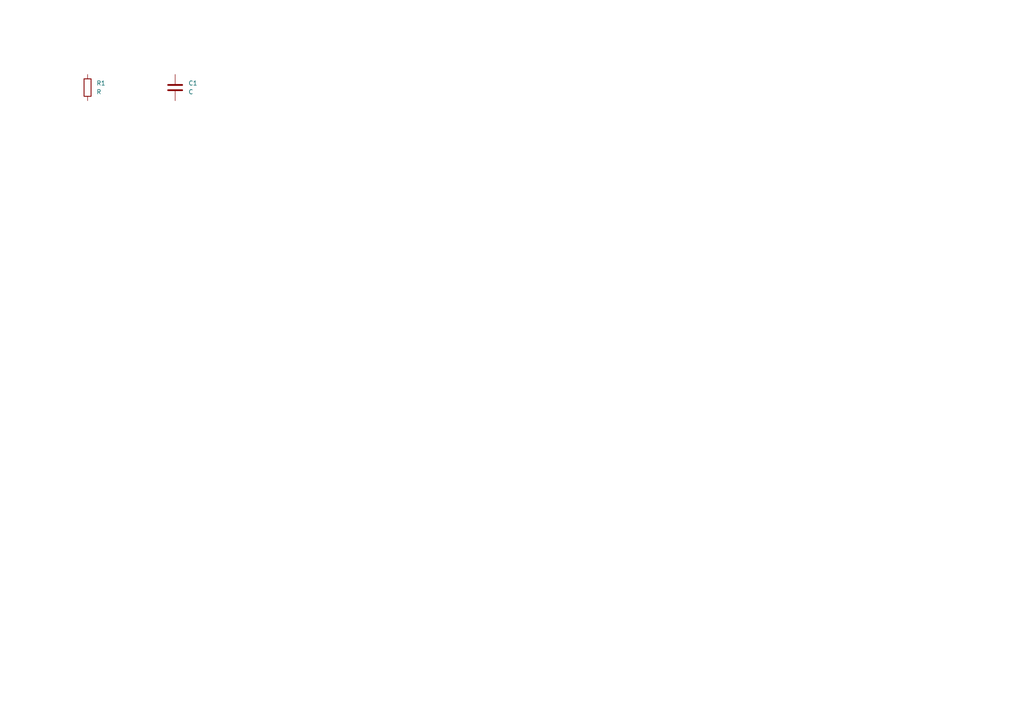
<source format=kicad_sch>
(kicad_sch
	(version 20231120)
	(generator "eeschema")
	(generator_version "8.0")
	(uuid "139408cf-b4ac-4ccf-8751-afbb6def1f13")
	(paper "A4")
	
	(symbol
		(lib_id "Device:R")
		(at 25.4 25.4 0)
		(unit 1)
		(exclude_from_sim no)
		(in_bom yes)
		(on_board yes)
		(dnp no)
		(fields_autoplaced yes)
		(uuid "05b04188-3124-4ecf-9cce-a00459a3a3d5")
		(property "Reference" "R1"
			(at 27.94 24.1299 0)
			(effects
				(font
					(size 1.27 1.27)
				)
				(justify left)
			)
		)
		(property "Value" "R"
			(at 27.94 26.6699 0)
			(effects
				(font
					(size 1.27 1.27)
				)
				(justify left)
			)
		)
		(property "Footprint" "Resistor_SMD:R_0603_1608Metric"
			(at 23.622 25.4 90)
			(effects
				(font
					(size 1.27 1.27)
				)
				(hide yes)
			)
		)
		(property "Datasheet" "~"
			(at 25.4 25.4 0)
			(effects
				(font
					(size 1.27 1.27)
				)
				(hide yes)
			)
		)
		(property "Description" "Resistor"
			(at 25.4 25.4 0)
			(effects
				(font
					(size 1.27 1.27)
				)
				(hide yes)
			)
		)
		(pin "1"
			(uuid "ca7bb2b6-ff10-42e6-bb09-6ee39ef356e9")
		)
		(pin "2"
			(uuid "b40de08c-f74b-4d8e-97ed-66c77a5c7ee0")
		)
		(instances
			(project ""
				(path "/139408cf-b4ac-4ccf-8751-afbb6def1f13"
					(reference "R1")
					(unit 1)
				)
			)
		)
	)
	(symbol
		(lib_id "Device:C")
		(at 50.8 25.4 0)
		(unit 1)
		(exclude_from_sim no)
		(in_bom yes)
		(on_board yes)
		(dnp no)
		(fields_autoplaced yes)
		(uuid "80f858a8-42e2-4f75-9257-6661ccb40682")
		(property "Reference" "C1"
			(at 54.61 24.1299 0)
			(effects
				(font
					(size 1.27 1.27)
				)
				(justify left)
			)
		)
		(property "Value" "C"
			(at 54.61 26.6699 0)
			(effects
				(font
					(size 1.27 1.27)
				)
				(justify left)
			)
		)
		(property "Footprint" "Capacitor_SMD:C_0603_1608Metric"
			(at 51.7652 29.21 0)
			(effects
				(font
					(size 1.27 1.27)
				)
				(hide yes)
			)
		)
		(property "Datasheet" "~"
			(at 50.8 25.4 0)
			(effects
				(font
					(size 1.27 1.27)
				)
				(hide yes)
			)
		)
		(property "Description" "Unpolarized capacitor"
			(at 50.8 25.4 0)
			(effects
				(font
					(size 1.27 1.27)
				)
				(hide yes)
			)
		)
		(pin "2"
			(uuid "d553447e-d388-4f16-983b-60cd9c179471")
		)
		(pin "1"
			(uuid "57281601-e4dc-4bdc-bb3f-bfec0ddcd882")
		)
		(instances
			(project ""
				(path "/139408cf-b4ac-4ccf-8751-afbb6def1f13"
					(reference "C1")
					(unit 1)
				)
			)
		)
	)
	(sheet_instances
		(path "/"
			(page "1")
		)
	)
)

</source>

★ ★ ★ ★ ★ ★ ★

→ Exercise brief: When printing the entries, leave out the images and keep everything else exact.

→ Completed task:
<source format=kicad_sch>
(kicad_sch
	(version 20231120)
	(generator "eeschema")
	(generator_version "8.0")
	(uuid "139408cf-b4ac-4ccf-8751-afbb6def1f13")
	(paper "A4")
	
	(symbol
		(lib_id "Device:R")
		(at 25.4 25.4 0)
		(unit 1)
		(exclude_from_sim no)
		(in_bom yes)
		(on_board yes)
		(dnp no)
		(fields_autoplaced yes)
		(uuid "05b04188-3124-4ecf-9cce-a00459a3a3d5")
		(property "Reference" "R1"
			(at 27.94 24.1299 0)
			(effects
				(font
					(size 1.27 1.27)
				)
				(justify left)
			)
		)
		(property "Value" "R"
			(at 27.94 26.6699 0)
			(effects
				(font
					(size 1.27 1.27)
				)
				(justify left)
			)
		)
		(property "Footprint" "Resistor_SMD:R_0603_1608Metric"
			(at 23.622 25.4 90)
			(effects
				(font
					(size 1.27 1.27)
				)
				(hide yes)
			)
		)
		(property "Datasheet" "~"
			(at 25.4 25.4 0)
			(effects
				(font
					(size 1.27 1.27)
				)
				(hide yes)
			)
		)
		(property "Description" "Resistor"
			(at 25.4 25.4 0)
			(effects
				(font
					(size 1.27 1.27)
				)
				(hide yes)
			)
		)
		(pin "1"
			(uuid "ca7bb2b6-ff10-42e6-bb09-6ee39ef356e9")
		)
		(pin "2"
			(uuid "b40de08c-f74b-4d8e-97ed-66c77a5c7ee0")
		)
		(instances
			(project ""
				(path "/139408cf-b4ac-4ccf-8751-afbb6def1f13"
					(reference "R1")
					(unit 1)
				)
			)
		)
	)
	(symbol
		(lib_id "Device:C")
		(at 50.8 25.4 0)
		(unit 1)
		(exclude_from_sim no)
		(in_bom yes)
		(on_board yes)
		(dnp no)
		(fields_autoplaced yes)
		(uuid "80f858a8-42e2-4f75-9257-6661ccb40682")
		(property "Reference" "C1"
			(at 54.61 24.1299 0)
			(effects
				(font
					(size 1.27 1.27)
				)
				(justify left)
			)
		)
		(property "Value" "C"
			(at 54.61 26.6699 0)
			(effects
				(font
					(size 1.27 1.27)
				)
				(justify left)
			)
		)
		(property "Footprint" "Capacitor_SMD:C_0603_1608Metric"
			(at 51.7652 29.21 0)
			(effects
				(font
					(size 1.27 1.27)
				)
				(hide yes)
			)
		)
		(property "Datasheet" "~"
			(at 50.8 25.4 0)
			(effects
				(font
					(size 1.27 1.27)
				)
				(hide yes)
			)
		)
		(property "Description" "Unpolarized capacitor"
			(at 50.8 25.4 0)
			(effects
				(font
					(size 1.27 1.27)
				)
				(hide yes)
			)
		)
		(pin "2"
			(uuid "d553447e-d388-4f16-983b-60cd9c179471")
		)
		(pin "1"
			(uuid "57281601-e4dc-4bdc-bb3f-bfec0ddcd882")
		)
		(instances
			(project ""
				(path "/139408cf-b4ac-4ccf-8751-afbb6def1f13"
					(reference "C1")
					(unit 1)
				)
			)
		)
	)
	(sheet_instances
		(path "/"
			(page "1")
		)
	)
)

</source>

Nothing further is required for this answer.